**GOAL OF THE EXERCISE**
How many lines in the rows below contain the string "website", counting only matches in the same case? Reply with the number alone.

-- EXTRACTED RECORDS follows --

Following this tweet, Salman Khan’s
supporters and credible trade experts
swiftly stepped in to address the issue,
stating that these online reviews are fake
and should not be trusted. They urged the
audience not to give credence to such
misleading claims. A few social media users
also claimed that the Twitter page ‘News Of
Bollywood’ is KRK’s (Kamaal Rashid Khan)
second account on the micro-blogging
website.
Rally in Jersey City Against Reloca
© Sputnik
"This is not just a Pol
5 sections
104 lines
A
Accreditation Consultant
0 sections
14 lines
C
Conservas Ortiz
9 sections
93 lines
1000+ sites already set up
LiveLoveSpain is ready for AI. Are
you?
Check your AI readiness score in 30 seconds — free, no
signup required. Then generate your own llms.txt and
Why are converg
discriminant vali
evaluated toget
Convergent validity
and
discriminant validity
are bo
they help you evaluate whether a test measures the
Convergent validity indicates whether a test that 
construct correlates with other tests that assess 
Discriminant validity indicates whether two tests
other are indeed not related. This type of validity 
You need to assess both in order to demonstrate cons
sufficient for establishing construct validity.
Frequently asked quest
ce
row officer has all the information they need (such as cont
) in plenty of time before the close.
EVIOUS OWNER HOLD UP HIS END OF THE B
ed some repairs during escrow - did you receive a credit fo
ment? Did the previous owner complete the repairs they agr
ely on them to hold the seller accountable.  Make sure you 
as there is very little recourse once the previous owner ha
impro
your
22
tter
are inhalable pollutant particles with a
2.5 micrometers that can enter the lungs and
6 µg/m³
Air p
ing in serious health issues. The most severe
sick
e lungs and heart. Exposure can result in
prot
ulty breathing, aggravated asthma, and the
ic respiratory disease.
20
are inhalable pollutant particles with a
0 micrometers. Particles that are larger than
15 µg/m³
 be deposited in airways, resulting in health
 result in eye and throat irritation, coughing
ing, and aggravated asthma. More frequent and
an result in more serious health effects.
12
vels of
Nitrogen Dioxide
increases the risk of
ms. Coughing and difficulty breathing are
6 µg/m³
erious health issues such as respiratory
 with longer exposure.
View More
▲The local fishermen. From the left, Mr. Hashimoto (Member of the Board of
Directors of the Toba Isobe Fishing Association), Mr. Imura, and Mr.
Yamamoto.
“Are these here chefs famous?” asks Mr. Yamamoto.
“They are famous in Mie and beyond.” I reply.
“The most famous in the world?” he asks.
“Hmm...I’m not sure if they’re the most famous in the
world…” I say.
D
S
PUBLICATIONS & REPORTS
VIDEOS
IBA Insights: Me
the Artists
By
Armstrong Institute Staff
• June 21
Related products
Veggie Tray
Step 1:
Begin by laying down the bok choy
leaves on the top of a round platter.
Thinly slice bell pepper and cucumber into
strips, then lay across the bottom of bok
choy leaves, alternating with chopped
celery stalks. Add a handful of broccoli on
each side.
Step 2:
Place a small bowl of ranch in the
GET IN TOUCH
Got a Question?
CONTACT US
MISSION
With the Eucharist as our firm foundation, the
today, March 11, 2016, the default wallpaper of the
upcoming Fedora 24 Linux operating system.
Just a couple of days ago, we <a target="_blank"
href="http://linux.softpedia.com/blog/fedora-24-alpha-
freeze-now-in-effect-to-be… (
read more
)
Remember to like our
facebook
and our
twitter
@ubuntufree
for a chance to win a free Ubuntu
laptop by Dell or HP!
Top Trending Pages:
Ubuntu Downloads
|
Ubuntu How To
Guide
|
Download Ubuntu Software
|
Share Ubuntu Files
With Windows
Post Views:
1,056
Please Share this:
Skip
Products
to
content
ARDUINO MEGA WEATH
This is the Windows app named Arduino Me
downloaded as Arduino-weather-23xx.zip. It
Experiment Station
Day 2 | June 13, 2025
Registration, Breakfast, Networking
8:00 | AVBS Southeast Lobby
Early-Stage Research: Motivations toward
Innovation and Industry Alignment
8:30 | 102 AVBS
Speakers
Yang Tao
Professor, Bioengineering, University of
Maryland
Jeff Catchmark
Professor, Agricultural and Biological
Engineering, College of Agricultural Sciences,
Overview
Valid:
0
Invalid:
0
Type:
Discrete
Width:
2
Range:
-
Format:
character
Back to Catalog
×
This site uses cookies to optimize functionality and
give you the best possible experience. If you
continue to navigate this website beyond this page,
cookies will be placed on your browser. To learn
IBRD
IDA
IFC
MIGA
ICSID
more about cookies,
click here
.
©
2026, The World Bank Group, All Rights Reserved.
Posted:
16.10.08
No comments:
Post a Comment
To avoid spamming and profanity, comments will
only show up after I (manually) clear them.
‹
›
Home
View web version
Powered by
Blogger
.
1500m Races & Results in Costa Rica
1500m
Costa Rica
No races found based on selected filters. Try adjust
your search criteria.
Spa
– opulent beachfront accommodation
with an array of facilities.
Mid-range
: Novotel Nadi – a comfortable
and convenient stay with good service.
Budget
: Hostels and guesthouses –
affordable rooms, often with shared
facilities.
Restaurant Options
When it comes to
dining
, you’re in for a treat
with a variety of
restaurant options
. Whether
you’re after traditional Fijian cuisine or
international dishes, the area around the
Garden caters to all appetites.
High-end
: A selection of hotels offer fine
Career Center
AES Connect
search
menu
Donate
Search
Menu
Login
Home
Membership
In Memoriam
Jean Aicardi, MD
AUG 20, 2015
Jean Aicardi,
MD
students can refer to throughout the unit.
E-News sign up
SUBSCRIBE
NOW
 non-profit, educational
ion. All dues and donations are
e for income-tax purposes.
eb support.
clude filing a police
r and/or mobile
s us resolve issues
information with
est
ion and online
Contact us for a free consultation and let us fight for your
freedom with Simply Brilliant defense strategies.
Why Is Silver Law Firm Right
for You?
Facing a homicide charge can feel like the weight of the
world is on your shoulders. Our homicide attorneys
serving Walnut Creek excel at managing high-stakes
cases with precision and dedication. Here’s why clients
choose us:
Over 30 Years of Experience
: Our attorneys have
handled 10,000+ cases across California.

-- EXTRACTED RECORDS concluded --

**YOUR RESPONSE**
2